Purpose: We developed a microfluidics chip coupled with surface enhanced Raman scattering (SERS) spectroscopy (532 nm) “lab-on-a-chip” system to rapidly detect and differentiate methicillin-sensitive S. aureus (MSSA) and MRSA using clinical isolates from China and the United States.
Methods: A total of 21 MSSA isolates and 37 MRSA isolates recovered from infected humans were first analyzed by using polymerase chain reaction (PCR) and multilocus sequence typing (MLST). The mecA gene, which refers resistant to methicillin, was detected in all the MRSA isolates, and different allelic profiles were identified assigning isolates as either previously identified or novel clones. A total of 17 400 SERS spectra of the 58 S. aureus isolates were collected within 3.5h using this optofluidic platform.

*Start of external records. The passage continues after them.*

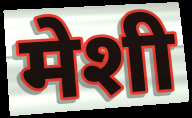
मेशी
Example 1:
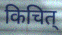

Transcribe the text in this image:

किचित्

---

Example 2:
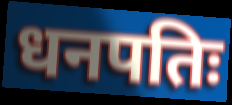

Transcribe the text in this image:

धनपतिः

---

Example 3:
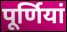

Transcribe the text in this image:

पूर्णियां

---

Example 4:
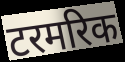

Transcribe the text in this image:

टरमरिक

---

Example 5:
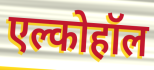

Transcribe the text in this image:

एल्कोहॉल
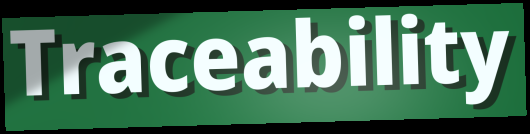
Traceability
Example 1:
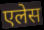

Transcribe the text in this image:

एलेस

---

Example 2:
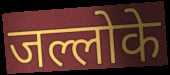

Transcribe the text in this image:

जल्लोके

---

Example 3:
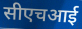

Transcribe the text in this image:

सीएचआई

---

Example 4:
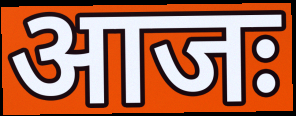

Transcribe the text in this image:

आजः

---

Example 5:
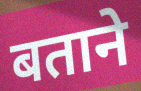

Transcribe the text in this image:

बताने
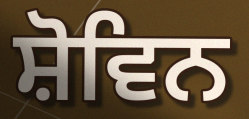
ਸ਼ੋਵਿਨ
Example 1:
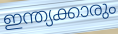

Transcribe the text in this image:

ഇന്ത്യക്കാരും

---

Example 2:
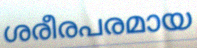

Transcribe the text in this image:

ശരീരപരമായ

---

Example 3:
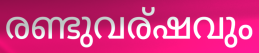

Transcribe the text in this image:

രണ്ടുവര്ഷവും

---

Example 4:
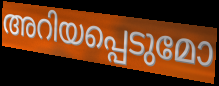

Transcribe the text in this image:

അറിയപ്പെടുമോ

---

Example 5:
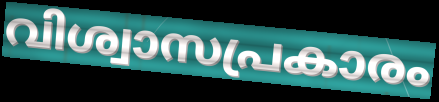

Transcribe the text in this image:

വിശ്വാസപ്രകാരം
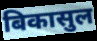
बिकासुल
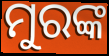
ମୁରଙ୍କ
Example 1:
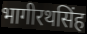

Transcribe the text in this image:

भागीरथसिंह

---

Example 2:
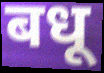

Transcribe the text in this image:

बधू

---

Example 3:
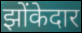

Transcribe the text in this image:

झोंकेदार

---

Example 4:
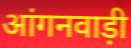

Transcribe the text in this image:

आंगनवाड़ी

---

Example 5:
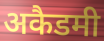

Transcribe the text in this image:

अकैडमी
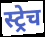
स्ट्रेच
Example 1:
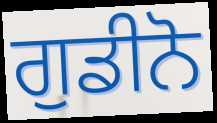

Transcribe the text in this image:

ਗੁਡੀਨੋ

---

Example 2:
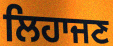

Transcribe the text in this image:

ਲਿਹਾਜਣ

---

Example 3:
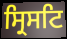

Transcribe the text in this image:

ਸ੍ਰਿਸਟਿ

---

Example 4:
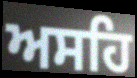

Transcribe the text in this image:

ਅਸਹਿ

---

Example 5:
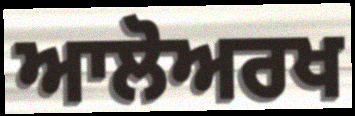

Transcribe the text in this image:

ਆਲੋਅਰਖ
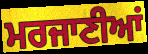
ਮਰਜਾਣੀਆਂ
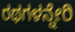
ರಥಗಳನ್ನೇರಿ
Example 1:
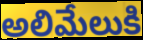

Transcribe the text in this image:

అలిమేలుకి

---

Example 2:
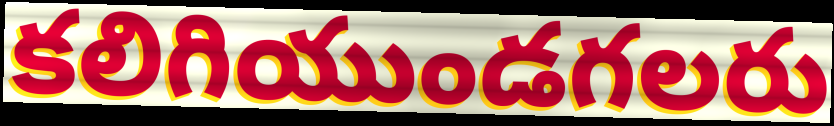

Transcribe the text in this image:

కలిగియుండగలరు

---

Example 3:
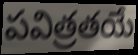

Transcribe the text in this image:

పవిత్రతయే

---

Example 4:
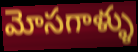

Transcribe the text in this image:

మోసగాళ్ళు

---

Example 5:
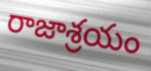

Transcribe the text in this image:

రాజాశ్రయం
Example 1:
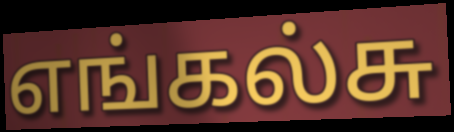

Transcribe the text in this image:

எங்கல்சு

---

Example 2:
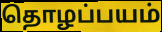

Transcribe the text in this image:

தொழப்பயம்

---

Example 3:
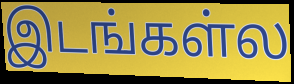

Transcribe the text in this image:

இடங்கள்ல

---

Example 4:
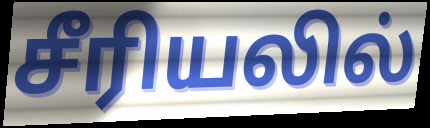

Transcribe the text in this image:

சீரியலில்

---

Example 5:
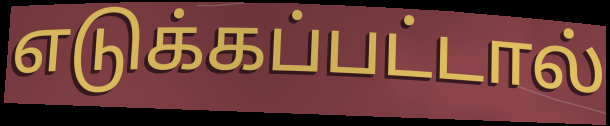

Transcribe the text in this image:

எடுக்கப்பட்டால்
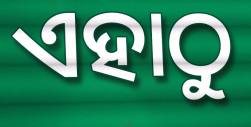
ଏହାଠୁ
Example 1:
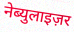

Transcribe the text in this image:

नेब्युलाइज़र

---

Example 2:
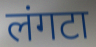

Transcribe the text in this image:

लंगटा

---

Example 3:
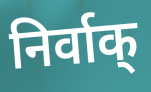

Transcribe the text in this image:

निर्वाक्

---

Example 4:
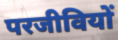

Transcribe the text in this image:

परजीवियों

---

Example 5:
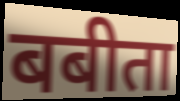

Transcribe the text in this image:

बबीता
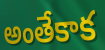
అంతేకాక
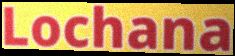
Lochana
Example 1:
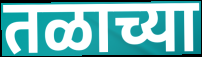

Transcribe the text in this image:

तळाच्या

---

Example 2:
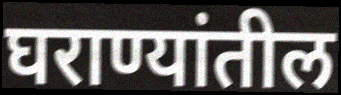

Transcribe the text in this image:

घराण्यांतील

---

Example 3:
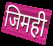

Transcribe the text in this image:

जिमही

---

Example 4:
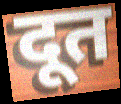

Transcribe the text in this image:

दूत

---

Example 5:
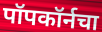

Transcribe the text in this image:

पॉपकॉर्नचा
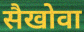
सैखोवा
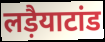
लड़ैयाटांड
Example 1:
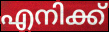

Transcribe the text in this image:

Results: Intra- and interlaboratory spectral reproducibility yielded a differentiation index value of 3.43–4.06 and demonstrated the feasibility of using this optofluidic system at different laboratories for bacterial identification. A global SERS-based dendrogram model for MRSA and MSSA identification and differentiation to the strain level was established and cross-validated (Simpson index of diversity of 0.989) and had an average recognition rate of 95% for S. aureus isolates associated with a recent outbreak in China. SERS typing correlated well with MLST indicating that it has high sensitivity and selectivity and would be suitable for determining the origin and possible spread of MRSA. A SERS-based partial least-squares regression model could quantify the actual concentration of a specific MRSA isolate in a bacterial mixture at levels from 5% to 100% (regression coefficient, >0.98; residual prediction deviation, >10.05).
Significance: This optofluidic platform has advantages over traditional genotyping for ultrafast, automated, and reliable detection and epidemiological surveillance of bacterial infections.